Permalink to Comment9. John Johnson on July 17, 2006 10:44 AM writes...
Grubbs,
It's my guess that the management of the Wonder Drug Factory will file this under "risk management" and assume that the average over all the individual events will result in something profitable.
Permalink to Comment10. chemdork123 on July 17, 2006 11:47 AM writes...

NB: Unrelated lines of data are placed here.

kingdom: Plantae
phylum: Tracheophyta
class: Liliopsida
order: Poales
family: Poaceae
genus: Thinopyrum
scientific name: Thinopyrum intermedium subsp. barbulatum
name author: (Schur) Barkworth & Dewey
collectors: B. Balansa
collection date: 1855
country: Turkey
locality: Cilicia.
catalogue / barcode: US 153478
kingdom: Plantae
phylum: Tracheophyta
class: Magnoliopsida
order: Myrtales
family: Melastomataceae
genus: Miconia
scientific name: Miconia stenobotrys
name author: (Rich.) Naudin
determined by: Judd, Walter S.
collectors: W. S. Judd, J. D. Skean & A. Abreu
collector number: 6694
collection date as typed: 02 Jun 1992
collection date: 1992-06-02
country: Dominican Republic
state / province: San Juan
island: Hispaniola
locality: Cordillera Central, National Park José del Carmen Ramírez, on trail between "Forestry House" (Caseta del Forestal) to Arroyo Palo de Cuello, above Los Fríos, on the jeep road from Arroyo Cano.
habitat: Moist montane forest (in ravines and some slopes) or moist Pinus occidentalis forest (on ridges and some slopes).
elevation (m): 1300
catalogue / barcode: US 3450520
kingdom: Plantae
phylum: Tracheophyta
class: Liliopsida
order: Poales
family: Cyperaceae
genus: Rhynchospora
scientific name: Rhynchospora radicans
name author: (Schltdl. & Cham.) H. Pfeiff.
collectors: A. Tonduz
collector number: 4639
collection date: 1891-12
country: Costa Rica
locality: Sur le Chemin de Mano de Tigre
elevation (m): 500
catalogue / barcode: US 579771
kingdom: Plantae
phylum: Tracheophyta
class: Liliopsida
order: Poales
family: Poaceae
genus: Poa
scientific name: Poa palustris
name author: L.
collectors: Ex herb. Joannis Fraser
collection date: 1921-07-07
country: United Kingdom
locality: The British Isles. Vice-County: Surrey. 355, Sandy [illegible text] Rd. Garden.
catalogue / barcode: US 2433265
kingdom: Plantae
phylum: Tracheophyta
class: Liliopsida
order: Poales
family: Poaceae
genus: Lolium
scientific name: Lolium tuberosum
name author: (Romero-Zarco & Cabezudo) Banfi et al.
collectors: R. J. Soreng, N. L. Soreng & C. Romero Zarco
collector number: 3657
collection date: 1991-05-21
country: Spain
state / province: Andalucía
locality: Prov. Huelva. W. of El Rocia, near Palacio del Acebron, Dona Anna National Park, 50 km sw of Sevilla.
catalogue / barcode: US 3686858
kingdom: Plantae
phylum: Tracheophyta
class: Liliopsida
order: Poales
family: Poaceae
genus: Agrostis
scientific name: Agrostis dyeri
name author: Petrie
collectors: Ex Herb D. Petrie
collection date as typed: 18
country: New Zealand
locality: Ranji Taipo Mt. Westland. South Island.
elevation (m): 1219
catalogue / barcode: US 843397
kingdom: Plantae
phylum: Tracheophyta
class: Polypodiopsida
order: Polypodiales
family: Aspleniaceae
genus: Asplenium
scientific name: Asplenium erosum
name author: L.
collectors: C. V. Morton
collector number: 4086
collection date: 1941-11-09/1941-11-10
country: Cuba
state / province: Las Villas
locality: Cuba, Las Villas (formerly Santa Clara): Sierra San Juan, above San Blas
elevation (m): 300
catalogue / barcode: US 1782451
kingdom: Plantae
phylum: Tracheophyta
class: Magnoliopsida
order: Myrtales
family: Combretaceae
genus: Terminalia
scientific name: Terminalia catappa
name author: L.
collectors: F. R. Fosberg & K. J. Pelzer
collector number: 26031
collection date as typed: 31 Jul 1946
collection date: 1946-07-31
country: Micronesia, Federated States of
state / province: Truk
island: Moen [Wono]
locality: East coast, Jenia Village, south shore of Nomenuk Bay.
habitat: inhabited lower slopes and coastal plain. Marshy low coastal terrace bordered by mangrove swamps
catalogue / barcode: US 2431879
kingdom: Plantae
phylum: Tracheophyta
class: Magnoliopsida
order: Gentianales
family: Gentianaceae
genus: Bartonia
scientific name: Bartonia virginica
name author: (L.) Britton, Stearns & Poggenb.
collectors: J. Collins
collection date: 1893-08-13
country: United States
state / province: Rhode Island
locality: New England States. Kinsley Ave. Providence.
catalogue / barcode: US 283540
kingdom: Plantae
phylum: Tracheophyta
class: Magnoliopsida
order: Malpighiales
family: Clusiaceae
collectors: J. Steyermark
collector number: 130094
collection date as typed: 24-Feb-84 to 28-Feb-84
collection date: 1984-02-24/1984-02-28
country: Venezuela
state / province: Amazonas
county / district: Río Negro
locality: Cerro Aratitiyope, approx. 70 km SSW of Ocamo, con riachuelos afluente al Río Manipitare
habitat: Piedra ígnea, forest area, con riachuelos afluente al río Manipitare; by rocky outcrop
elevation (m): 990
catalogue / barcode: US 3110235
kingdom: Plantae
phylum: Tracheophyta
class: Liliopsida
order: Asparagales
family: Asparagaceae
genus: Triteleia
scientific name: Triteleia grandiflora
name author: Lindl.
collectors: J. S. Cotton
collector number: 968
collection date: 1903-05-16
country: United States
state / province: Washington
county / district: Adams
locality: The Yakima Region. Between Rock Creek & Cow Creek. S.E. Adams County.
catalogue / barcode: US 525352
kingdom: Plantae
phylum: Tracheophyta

"The most exciting phrase to hear in science, the one that heralds new discoveries, is not 'Eureka! I found it!,' but rather 'hmmm... that's funny...'" - Issac Asimov
SSOD, I think that might be the quote you were referring to. I don't remember where I got that from, but I definitely agree.
Permalink to Comment11. Pharmachick on July 18, 2006 9:59 PM writes...
Where Pharm meets Tox - I love it.
I like to think of myself as DM/PK but 1/2 the scientists I know think I'm a toxicologist errmm...EC50 yes, therapeutic index check, NOAEL ????
In terms of "hmmm, thats funny" ha ha: try allosteric co-operativity in enzyme action or trying to build a predictive PBPK model, or even, dare I say it; something as "simple" as allosteric scaling (ummm anyone up for a 2/3 or 3/4 argument?)
Nope, we have no idea what we're doing but it sure is cool when it works.
Permalink to Comment12. Pharmachick on July 18, 2006 10:04 PM writes...
Errm thats alloMETRIC scaling - time to go home!